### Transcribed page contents
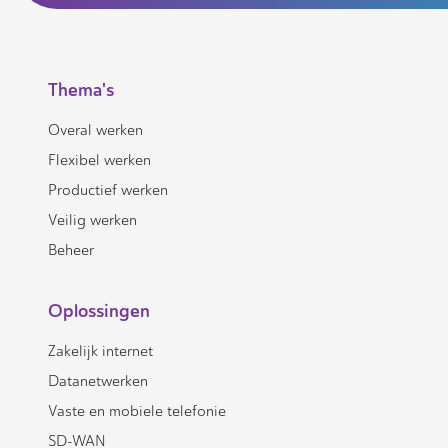
Thema's
Overal werken
Flexibel werken
Productief werken
Veilig werken
Beheer
Oplossingen
Zakelijk internet
Datanetwerken
Vaste en mobiele telefonie
SD-WAN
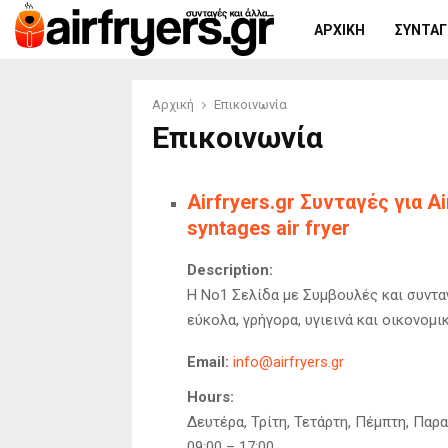
ΑΡΧΙΚΉ
ΣΥΝΤΑΓΈ
Αρχική
Επικοινωνία
Επικοινωνία
Airfryers.gr Συνταγές για A
syntages air fryer
Description:
Η Νο1 Σελίδα με Συμβουλές και συνταγέ
εύκολα, γρήγορα, υγιεινά και οικονομ
Email:
info@airfryers.gr
Hours:
Δευτέρα, Τρίτη, Τετάρτη, Πέμπτη, Παρ
09:00 – 17:00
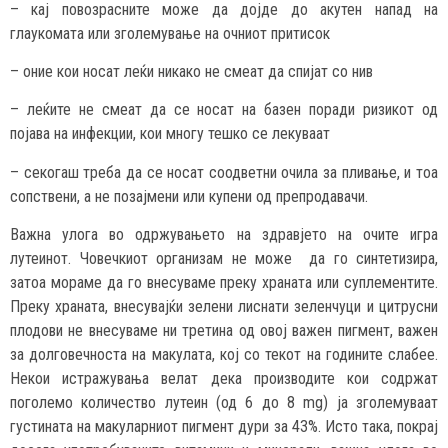
– кај повозрасните може да дојде до акутен напад на
глаукомата или зголемување на очниот притисок
– оние кои носат леќи никако не смеат да спијат со нив
– леќите не смеат да се носат на базен поради ризикот од
појава на инфекции, кои многу тешко се лекуваат
– секогаш треба да се носат соодветни очила за пливање, и тоа
сопствени, а не позајмени или купени од препродавачи.
Важна улога во одржувањето на здравјето на очите игра
лутеинот. Човечкиот организам не може да го синтетизира,
затоа мораме да го внесуваме преку храната или суплементите.
Преку храната, внесувајќи зелени лиснати зеленчуци и цитрусни
плодови не внесуваме ни третина од овој важен пигмент, важен
за долговечноста на макулата, кој со текот на годините слабее.
Некои истражувања велат дека производите кои содржат
поголемо количество лутеин (од 6 до 8 mg) ја зголемуваат
густината на макуларниот пигмент дури за 43%. Исто така, покрај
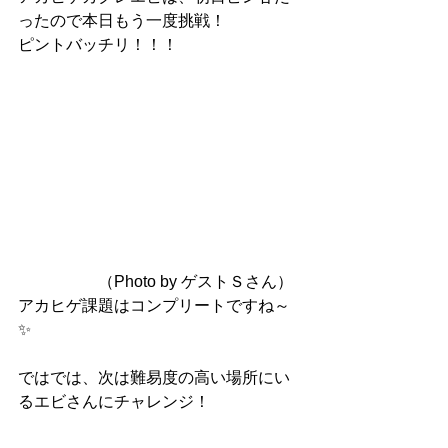
ったので本日もう一度挑戦！
ピントバッチリ！！！
　　　　　（Photo by ゲストＳさん）
アカヒゲ課題はコンプリートですね～
✨
ではでは、次は難易度の高い場所にい
るエビさんにチャレンジ！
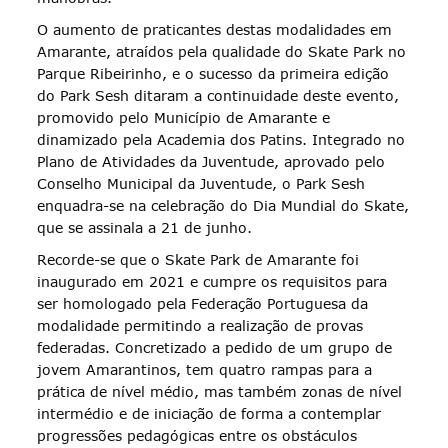
O aumento de praticantes destas modalidades em
Amarante, atraídos pela qualidade do Skate Park no
Parque Ribeirinho, e o sucesso da primeira edição
do Park Sesh ditaram a continuidade deste evento,
promovido pelo Município de Amarante e
dinamizado pela Academia dos Patins. Integrado no
Plano de Atividades da Juventude, aprovado pelo
Conselho Municipal da Juventude, o Park Sesh
enquadra-se na celebração do Dia Mundial do Skate,
que se assinala a 21 de junho.
Recorde-se que o Skate Park de Amarante foi
inaugurado em 2021 e cumpre os requisitos para
ser homologado pela Federação Portuguesa da
modalidade permitindo a realização de provas
federadas. Concretizado a pedido de um grupo de
jovem Amarantinos, tem quatro rampas para a
prática de nível médio, mas também zonas de nível
intermédio e de iniciação de forma a contemplar
progressões pedagógicas entre os obstáculos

### Goal of the exercise
Before copying the data, remove the pictures. Then repeat the rest exactly.

### Your response
Thema's
Overal werken
Flexibel werken
Productief werken
Veilig werken
Beheer
Oplossingen
Zakelijk internet
Datanetwerken
Vaste en mobiele telefonie
SD-WAN
ΑΡΧΙΚΉ
ΣΥΝΤΑΓΈ
Αρχική
Επικοινωνία
Επικοινωνία
Airfryers.gr Συνταγές για A
syntages air fryer
Description:
Η Νο1 Σελίδα με Συμβουλές και συνταγέ
εύκολα, γρήγορα, υγιεινά και οικονομ
Email:
info@airfryers.gr
Hours:
Δευτέρα, Τρίτη, Τετάρτη, Πέμπτη, Παρ
09:00 – 17:00
– кај повозрасните може да дојде до акутен напад на
глаукомата или зголемување на очниот притисок
– оние кои носат леќи никако не смеат да спијат со нив
– леќите не смеат да се носат на базен поради ризикот од
појава на инфекции, кои многу тешко се лекуваат
– секогаш треба да се носат соодветни очила за пливање, и тоа
сопствени, а не позајмени или купени од препродавачи.
Важна улога во одржувањето на здравјето на очите игра
лутеинот. Човечкиот организам не може да го синтетизира,
затоа мораме да го внесуваме преку храната или суплементите.
Преку храната, внесувајќи зелени лиснати зеленчуци и цитрусни
плодови не внесуваме ни третина од овој важен пигмент, важен
за долговечноста на макулата, кој со текот на годините слабее.
Некои истражувања велат дека производите кои содржат
поголемо количество лутеин (од 6 до 8 mg) ја зголемуваат
густината на макуларниот пигмент дури за 43%. Исто така, покрај
ったので本日もう一度挑戦！
ピントバッチリ！！！
　　　　　（Photo by ゲストＳさん）
アカヒゲ課題はコンプリートですね～
✨
ではでは、次は難易度の高い場所にい
るエビさんにチャレンジ！
O aumento de praticantes destas modalidades em
Amarante, atraídos pela qualidade do Skate Park no
Parque Ribeirinho, e o sucesso da primeira edição
do Park Sesh ditaram a continuidade deste evento,
promovido pelo Município de Amarante e
dinamizado pela Academia dos Patins. Integrado no
Plano de Atividades da Juventude, aprovado pelo
Conselho Municipal da Juventude, o Park Sesh
enquadra-se na celebração do Dia Mundial do Skate,
que se assinala a 21 de junho.
Recorde-se que o Skate Park de Amarante foi
inaugurado em 2021 e cumpre os requisitos para
ser homologado pela Federação Portuguesa da
modalidade permitindo a realização de provas
federadas. Concretizado a pedido de um grupo de
jovem Amarantinos, tem quatro rampas para a
prática de nível médio, mas também zonas de nível
intermédio e de iniciação de forma a contemplar
progressões pedagógicas entre os obstáculos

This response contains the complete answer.